I have a pandas dataframe (df) with the following fields:
id | name | category |
---|---|---|
01 | Eddie | magician |
01 | Eddie | plumber |
02 | Martha | actress |
03 | Jeremy | dancer |
03 | Jeremy | actor |
I want to create a dataframe (df2) like the following:
id | name | categories |
---|---|---|
01 | Eddie | magician, plumber |
02 | Martha | actress |
03 | Jeremy | dancer, actor |
So, first of all, i create df2 and add an additional column by the following commands:
df2 = df.groupby("id", as_index= False).count()
df2["categories"] = str()
(this also counts the occurrences of various categories, which is something useful for what I intend to do)
Then, I use this loop:
for i in df2.itertuples():
for entries in df.itertuples():
if i.id == entries.id:
df2["categories"].iloc[i.Index] = entries.category
else:
pass
Using this code, I get the dataframe that I wanted. However, this implementation has several problems:
- Doesn't look optimal.
- If there are repeated entries (such as another column with "Eddie" and "magician"), the entry for Eddie in df2 would have "magician, plumber, magician" in categories.
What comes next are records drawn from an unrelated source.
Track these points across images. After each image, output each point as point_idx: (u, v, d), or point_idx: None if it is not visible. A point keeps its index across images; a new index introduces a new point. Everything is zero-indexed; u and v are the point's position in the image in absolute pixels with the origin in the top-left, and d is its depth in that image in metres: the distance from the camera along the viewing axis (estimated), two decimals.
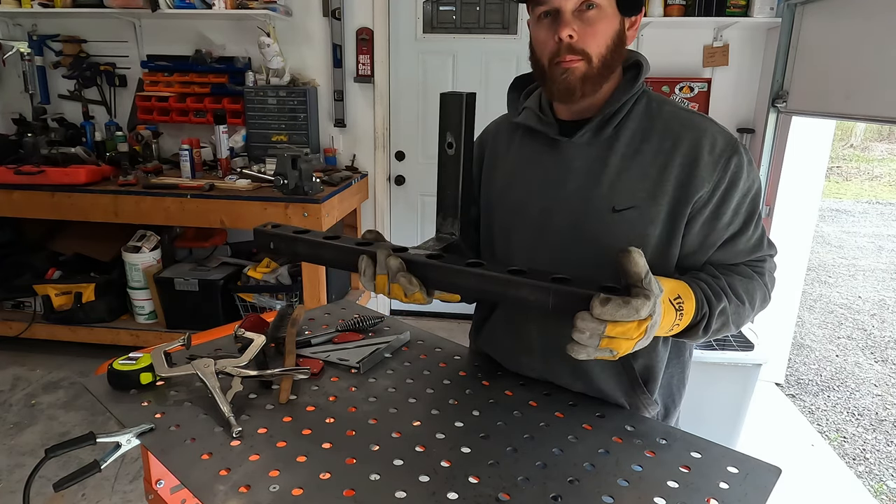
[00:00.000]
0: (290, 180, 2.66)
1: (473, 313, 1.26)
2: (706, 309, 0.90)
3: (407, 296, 0.85)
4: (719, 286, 0.94)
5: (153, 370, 1.05)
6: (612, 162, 0.99)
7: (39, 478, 0.86)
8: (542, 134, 1.05)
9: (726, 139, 0.98)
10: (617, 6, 0.94)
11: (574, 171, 1.01)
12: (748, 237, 1.01)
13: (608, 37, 0.95)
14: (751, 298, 0.98)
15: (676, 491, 0.78)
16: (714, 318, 0.92)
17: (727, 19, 2.96)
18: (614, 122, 1.00)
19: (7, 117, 3.50)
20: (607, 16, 0.94)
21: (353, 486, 0.79)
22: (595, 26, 0.93)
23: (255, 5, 3.07)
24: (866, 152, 12.14)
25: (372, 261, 0.87)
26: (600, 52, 0.95)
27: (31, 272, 3.22)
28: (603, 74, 0.97)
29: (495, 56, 3.40)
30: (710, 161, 0.95)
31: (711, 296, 0.92)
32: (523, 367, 1.11)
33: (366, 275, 0.86)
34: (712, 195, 0.96)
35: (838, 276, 5.41)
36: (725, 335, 1.02)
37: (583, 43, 0.94)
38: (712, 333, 0.94)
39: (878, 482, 2.55)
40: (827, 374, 3.51)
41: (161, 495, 1.04)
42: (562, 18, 0.93)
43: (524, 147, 1.10)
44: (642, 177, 0.97)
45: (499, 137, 1.16)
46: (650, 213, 0.96)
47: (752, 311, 0.99)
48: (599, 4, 0.93)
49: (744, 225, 1.00)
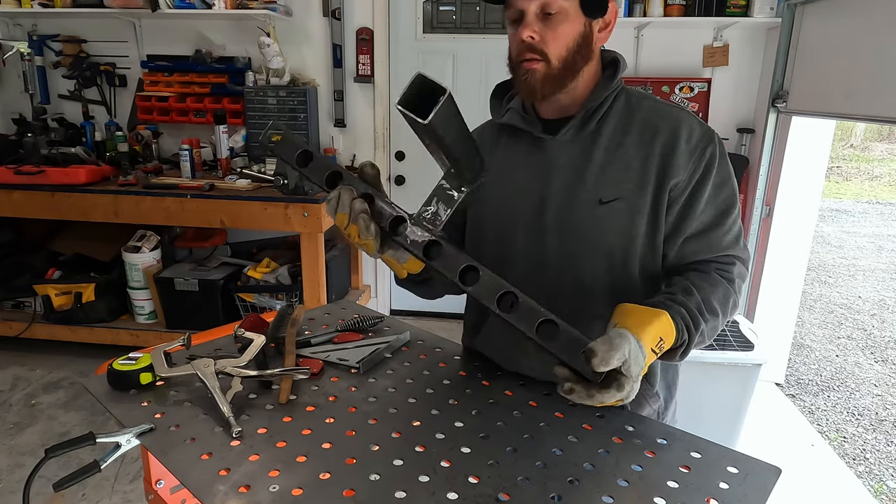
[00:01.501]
0: (290, 180, 2.66)
1: (464, 315, 1.26)
2: (685, 338, 0.92)
3: (360, 237, 0.85)
4: (695, 307, 0.95)
5: (153, 370, 1.04)
6: (596, 156, 1.02)
7: (39, 478, 0.86)
8: (526, 133, 1.09)
9: (704, 129, 1.02)
10: (581, 9, 0.97)
11: (559, 167, 1.04)
12: (724, 231, 1.02)
13: (570, 38, 0.98)
14: (724, 309, 0.99)
15: (676, 491, 0.78)
16: (693, 343, 0.94)
17: (727, 19, 2.96)
18: (596, 118, 1.04)
19: (7, 117, 3.50)
20: (570, 18, 0.97)
21: (353, 486, 0.79)
22: (556, 29, 0.97)
23: (255, 5, 3.08)
24: (866, 152, 12.14)
25: (345, 194, 0.85)
26: (560, 54, 0.98)
27: (31, 272, 3.22)
28: (564, 75, 1.00)
29: (495, 56, 3.39)
30: (687, 150, 0.99)
31: (690, 322, 0.93)
32: (522, 367, 1.12)
33: (330, 204, 0.86)
34: (689, 183, 1.00)
35: (838, 276, 5.41)
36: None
37: (542, 44, 0.98)
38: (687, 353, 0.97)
39: (878, 482, 2.55)
40: (827, 374, 3.51)
41: (161, 495, 1.04)
42: (524, 20, 0.98)
43: (509, 147, 1.13)
44: (626, 169, 1.01)
45: (483, 140, 1.17)
46: (636, 204, 1.00)
47: (724, 320, 1.00)
48: (562, 8, 0.96)
49: (718, 217, 1.02)
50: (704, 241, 1.02)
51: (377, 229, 0.86)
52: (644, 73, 3.20)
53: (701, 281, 0.99)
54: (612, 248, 1.02)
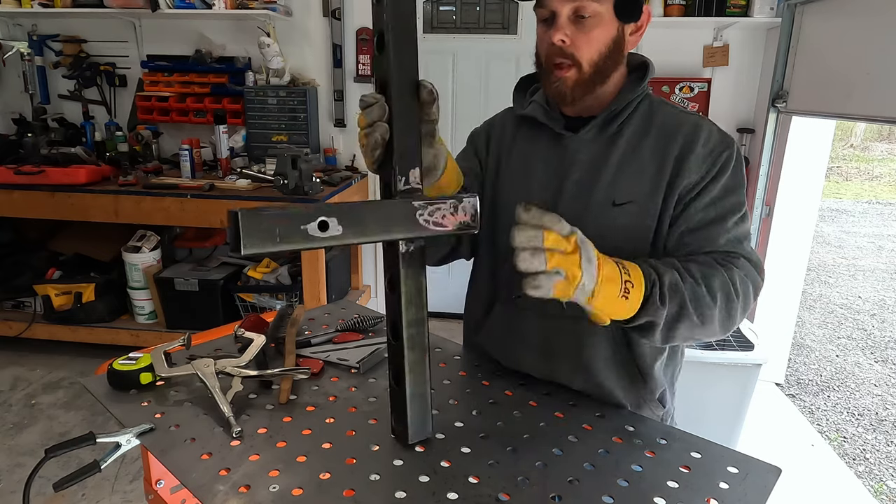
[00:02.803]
0: (290, 180, 2.66)
1: (465, 312, 1.26)
2: (654, 276, 0.86)
3: (363, 150, 0.82)
4: (667, 262, 0.90)
5: (153, 370, 1.05)
6: (614, 158, 1.02)
7: (39, 478, 0.86)
8: (547, 128, 1.08)
9: (722, 136, 1.01)
10: (615, 13, 0.96)
11: (577, 163, 1.04)
12: (724, 229, 0.97)
13: (602, 43, 0.97)
14: (709, 284, 0.90)
15: (676, 491, 0.78)
16: (665, 288, 0.86)
17: (727, 19, 2.96)
18: (618, 121, 1.03)
19: (7, 117, 3.50)
20: (604, 22, 0.96)
21: (353, 486, 0.79)
22: (590, 33, 0.96)
23: (255, 5, 3.07)
24: (866, 152, 12.14)
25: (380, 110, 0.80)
26: (592, 59, 0.97)
27: (31, 272, 3.22)
28: (595, 80, 0.99)
29: (495, 56, 3.40)
30: (703, 153, 0.98)
31: (658, 265, 0.88)
32: (522, 363, 1.12)
33: (366, 108, 0.81)
34: (699, 183, 0.98)
35: (838, 276, 5.41)
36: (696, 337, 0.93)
37: (574, 48, 0.96)
38: (672, 319, 0.88)
39: (878, 482, 2.55)
40: (827, 374, 3.51)
41: (161, 495, 1.04)
42: (556, 23, 0.96)
43: (529, 139, 1.12)
44: (640, 174, 1.00)
45: (505, 129, 1.18)
46: (648, 208, 0.99)
47: (712, 301, 0.89)
48: (597, 12, 0.94)
49: (720, 217, 0.97)
50: (702, 235, 0.98)
51: (381, 155, 0.82)
52: None
53: (688, 261, 0.94)
54: (620, 250, 1.01)
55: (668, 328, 0.89)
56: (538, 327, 1.08)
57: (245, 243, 0.62)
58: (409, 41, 0.79)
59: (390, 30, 0.77)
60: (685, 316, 0.88)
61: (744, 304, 0.93)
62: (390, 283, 0.85)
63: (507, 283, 1.10)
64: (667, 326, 0.88)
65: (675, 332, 0.90)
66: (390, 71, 0.78)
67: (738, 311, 0.93)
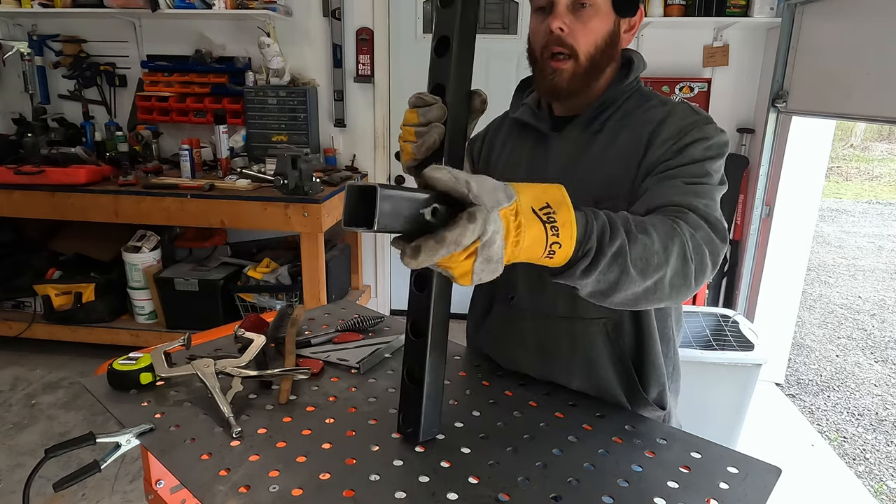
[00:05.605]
0: (290, 180, 2.66)
1: (468, 313, 1.26)
2: (592, 223, 0.69)
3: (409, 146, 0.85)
4: (607, 209, 0.75)
5: (153, 370, 1.05)
6: (593, 155, 1.00)
7: (39, 478, 0.86)
8: (534, 129, 1.08)
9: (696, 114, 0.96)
10: (612, 6, 0.96)
11: (556, 164, 1.04)
12: (689, 172, 0.88)
13: (599, 36, 0.96)
14: (657, 233, 0.74)
15: (676, 491, 0.78)
16: (605, 233, 0.70)
17: (727, 19, 2.96)
18: (602, 118, 1.02)
19: (7, 117, 3.50)
20: (601, 14, 0.95)
21: (353, 486, 0.79)
22: (588, 23, 0.95)
23: (255, 5, 3.07)
24: (866, 152, 12.14)
25: (439, 111, 0.82)
26: (588, 51, 0.96)
27: (31, 272, 3.22)
28: (590, 74, 0.98)
29: (495, 56, 3.39)
30: (672, 130, 0.94)
31: (598, 211, 0.72)
32: (521, 364, 1.12)
33: (422, 105, 0.82)
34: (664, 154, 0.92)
35: (838, 276, 5.41)
36: (634, 296, 0.74)
37: (572, 37, 0.95)
38: (607, 268, 0.70)
39: (878, 482, 2.55)
40: (827, 374, 3.51)
41: (161, 495, 1.04)
42: (555, 10, 0.95)
43: (517, 141, 1.13)
44: (619, 167, 0.98)
45: (499, 131, 1.18)
46: (627, 198, 0.95)
47: (661, 248, 0.74)
48: (595, 2, 0.94)
49: (688, 162, 0.89)
50: (655, 191, 0.88)
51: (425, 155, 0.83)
52: (644, 73, 3.19)
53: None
54: None
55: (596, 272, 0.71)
56: (533, 327, 1.08)
57: (379, 220, 0.60)
58: (470, 49, 0.81)
59: (456, 36, 0.79)
60: (624, 275, 0.72)
61: (695, 251, 0.78)
62: (418, 281, 0.85)
63: (504, 282, 1.10)
64: (601, 257, 0.70)
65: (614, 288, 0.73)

Therefore I would like to ask the community: is there a better way to do this?
Also keep in mind that this is my first question on this website!
Thanks in advance!
CodePudding user response:
You can groupby your id
and name
columns and apply a function to the category
one like this:
import pandas as pd
data = {
'id': ['01', '01', '02', '03', '03'],
'name': ['Eddie', 'Eddie', 'Martha', 'Jeremy', 'Jeremy'],
'category': ['magician', 'plumber', 'actress', 'dancer', 'actor']
}
df = pd.DataFrame(data)
df2 = df.groupby(['id', 'name'])['category'].apply(lambda x: ', '.join(x)).reset_index()
df2
Output:
id name category
0 01 Eddie magician, plumber
1 02 Martha actress
2 03 Jeremy dancer, actor